Тем не менее она волнуется (возможно, волнуется), поэтому мне приходится переступить через себя.

– Здравствуй, мама. – Я натягиваю улыбку. – Прости, что не позвонила сразу.

– Милая, я уже дозвонилась до Спенсера, – любезничает она, что крайне несвойственно ее чопорному характеру. – Он заверил, что с тобой все в порядке.

Мой желудок сжимается до размеров спичечного коробка по ряду причин. Первая из них: Спенсер не сказал, что мы разошлись как в море корабли. Мой, к слову, налетел на риф. Вторая: он скинул атомную бомбу на меня, в то время как знает, что мама превозносит мужчин до уровня божественных созданий.

– Мы волновались за вас.

За вас.

Я устало тру глаза и на одном дыхании сообщаю:

– Мы расстались, мам.

На линии повисает звенящая тишина. Я не спешу что-либо добавлять, отчасти потому, что язык прилип к небу. Сердце громыхает в ушах, и часть того, что она говорит, не достигает слуха. Стыдно признать, что я не смогла удержать мужчину. Моя мама довольно строгий духовно-нравственный человек. Она придерживается мнения, что первый секс должен состояться с будущим мужем. Если нет, это приравнивается к греху, и тогда тебе сулит участь ведьмы, которую сжигают на костре. Развод и вовсе незнакомое для нее понятие из китайского словаря. Некоторое время она таскала меня в церковь, пока в один прекрасный день я не опозорила ее, по случайности зацепившись за деревянную скамью и порвав юбку до трусиков. Тогда я получила целую проповедь, как девушке положено вести себя в общественных местах. Я не порвала ее целенаправленно, и мне было всего двенадцать, но моей матери плевать.

– Мне очень жаль, София.

Я очень разочарована тобой, София.

Вот как это звучит на самом деле.

– Мне тоже, – сдавленно отзываюсь я, сделав вид, будто не раскусила скрытый посыл. – Но со мной все в порядке. Я устроилась на новую работу и… Мне потребуется некоторое время, чтобы разобраться.

– А как дела у Спенсера?

Боже, эта женщина интересуется делами моего бывшего жениха, а не расспрашивает меня о новой работе или о моем самочувствии в целом. Мужчина, в ее понимании, глава гребаного мира, его слово – закон. Женщина ему прислуживает, разумеется, помалкивая.
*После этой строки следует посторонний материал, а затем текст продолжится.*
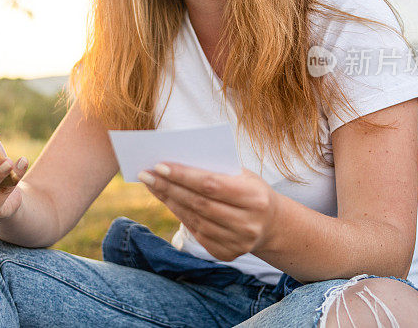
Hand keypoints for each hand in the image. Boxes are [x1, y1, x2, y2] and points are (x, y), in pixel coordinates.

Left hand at [139, 164, 277, 261]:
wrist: (271, 224)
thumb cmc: (250, 190)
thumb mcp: (243, 175)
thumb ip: (216, 170)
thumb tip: (176, 162)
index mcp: (254, 198)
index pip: (211, 185)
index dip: (183, 176)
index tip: (159, 166)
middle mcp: (247, 224)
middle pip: (198, 203)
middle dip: (168, 187)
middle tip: (146, 174)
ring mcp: (237, 242)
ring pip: (194, 219)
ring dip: (169, 200)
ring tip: (151, 185)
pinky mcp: (226, 254)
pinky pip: (196, 232)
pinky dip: (178, 214)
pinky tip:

– Может быть, ты позвонишь ему и спросишь? – Вырывается раньше, чем могу подумать. – Прости, мама.

– Я не так воспитывала тебя, София! Позвони ему и извинись.

Позвонить и извиниться?

Господи, все стало намного хуже. Она заочно обвиняет меня в разрыве. Мужчины, разумеется, не имеют свойства ошибаться.

– Мне пора, мама.

Завершаю звонок до того, как она возразит, и только потом ощущаю, что мои щеки влажные от слез.

Яростно смахнув их, я очередной раз понимаю, почему не приезжаю на Рождество домой. Дебби Вуд будет указывать, где мое место, и кривить губы, потому что моя юбка выше колена. Спенсер как-то попытался убедить ее, что мужчины не анализируют длину юбки и уж точно не считают девушку доступной, если она не посещает воскресную службу, но тщетно. Он сдался. Я советовала ему сделать это еще до знакомства с ней. Мой отец тоже не подарок, но он способен проявить мягкость и терпение. Он не нарекал меня падшей женщиной из-за гребаной одежды.

В такие моменты я хочу стать подростком-бунтарем, который включает в своей комнате Эминема на полную громкость, чтобы насолить «правильным» родителям. Конкретную песню. Конкретный фрагмент. Конкретную фразу.

Пошла ты, Дебби!4

Что мешает сейчас?

Ничего, черт возьми!

Я включаю песню, покачиваю головой в такт мелодии и улыбаюсь сквозь слезы, пытаясь угнаться за исполнителем. Задиристый Эминем, играющий на нервах могущественных чернокожих парней и Голливуда, восхищает меня. Пожалуй, послушаю несколько композиций.